January 11, 2021 by Essay Writer

Sophocles was born in 496 BC in Colonus, a village just outside Athens, to a wealthy weapons-maker and a leading citizen. As a young man, Sophocles was talented at music and dancing. He was interested in playwriting and began to study The Odyssey and The Iliad. An anonymous biographer of the time called him “the pupil of Homer” -suggesting that Sophocles’ great power came to him from the greatest of Greek poets. In 468 BC, Sophocles’s play Triptolemus took first prize for tragedy, while his teacher’s came in second. Since Athens demanded that its citizens take part in all aspects public life, Sophocles served as a diplomat, general, and even a healer. Sophocles became treasurer of the Delian Confederation in 443 B.C.; the funds he collected bolstered Athenian glory at home and around the Mediterranean. Three years later, Sophocles was honored as serving as a general in the siege of Samos. Historians believe he may have served again 20 years later. He investigated the Athenian military defeat in Sicily in 413 B.C. He also acted as a negotiator with allies during the Peloponnesian War. His death in 406 B.C. inspired a national cult that worshipped him as a cultural hero and dedicated a shrine to him.

Through all of his service, however, Sophocles remained primarily a dramatist. In his life, he completed more than 120 plays. Now, only titles and fragments of most of those can be found, for only seven complete tragedies survive: Ajax, Antigone, Electra, Oedipus the King, The Trachinae, Philoctetes, and Oedipus at Colonus. However, in 1907, a papyrus with hundreds of lines of The Ichneutae was found in Egypt. This finding provides hope for finding more of the playwrights work in the future.
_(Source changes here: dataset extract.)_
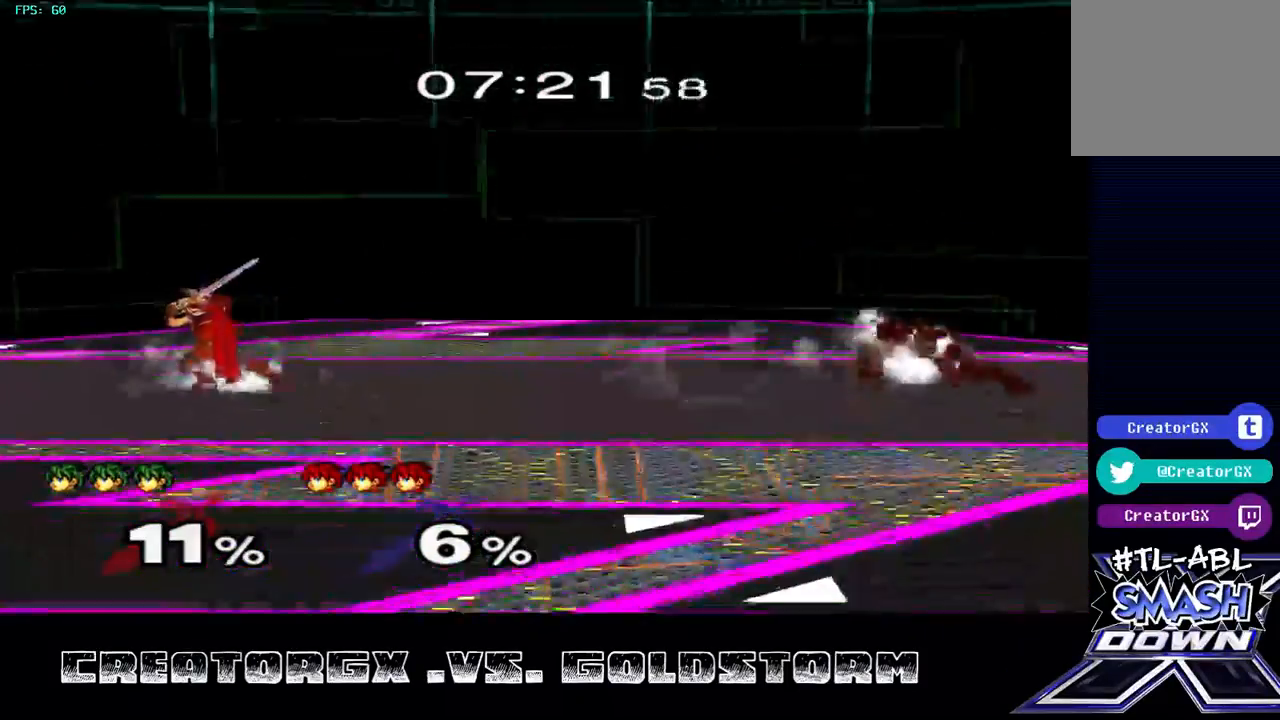
Gameplay with a controller (Nintendo layout); each line is a JSON object with the inputs held at the frame after it. "events" lists button and stick changes between this image and that frame as [ms after this image, input, new state], when the widget could be followed in between. Not read: L3 R3.
{"buttons": [], "left_stick": "left", "right_stick": "center", "events": [[270, "left_stick", "left"]]}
By analyzing the themes found in Sophocles’s personal life and Athen’s society, we can identify where Sophocles found the inspiration for his pieces; specifically, Electra. The story is based on “The Nostoi”, a lost epic of ancient Greek literature and part of the “Epic Cycle”, roughly covering the period between Homer’s Iliad and his Odyssey. Sophocles, as was stated in the previous paragraph, Sophocles studied Homer and was inspired by him. The character Electra is very emotional and stubbornly devoted to the principles of justice, reverence and honour, even if sometimes her grasp on these principles seems questionable. These characteristics were valuable in the eyes of Greek society. The main themes explored through the play include the conflict between justice and expediency, as embodied in the characters of Electra and Chrysothemis respectively; the effects of revenge on its perpetrator, as the moment of revenge approaches, Electra grows increasingly irrational, demonstrating a questionable grasp on the very principle of justice by which she claims to be motivated; and the degrading effects of dishonour. These are all themes Sophocles would’ve studied throughout his education in the arts and Greek society. Sophocles acknowledges the “bad” sides of the “heroes” and the “good” sides of the “villains”, in effect blurring the distinctions between these two categories and lending the play a morally ambiguous tone.

Many scholars are divided over whether Electra’s victory over her mother represents the triumph of justice or the downfall, even madness, of Electra.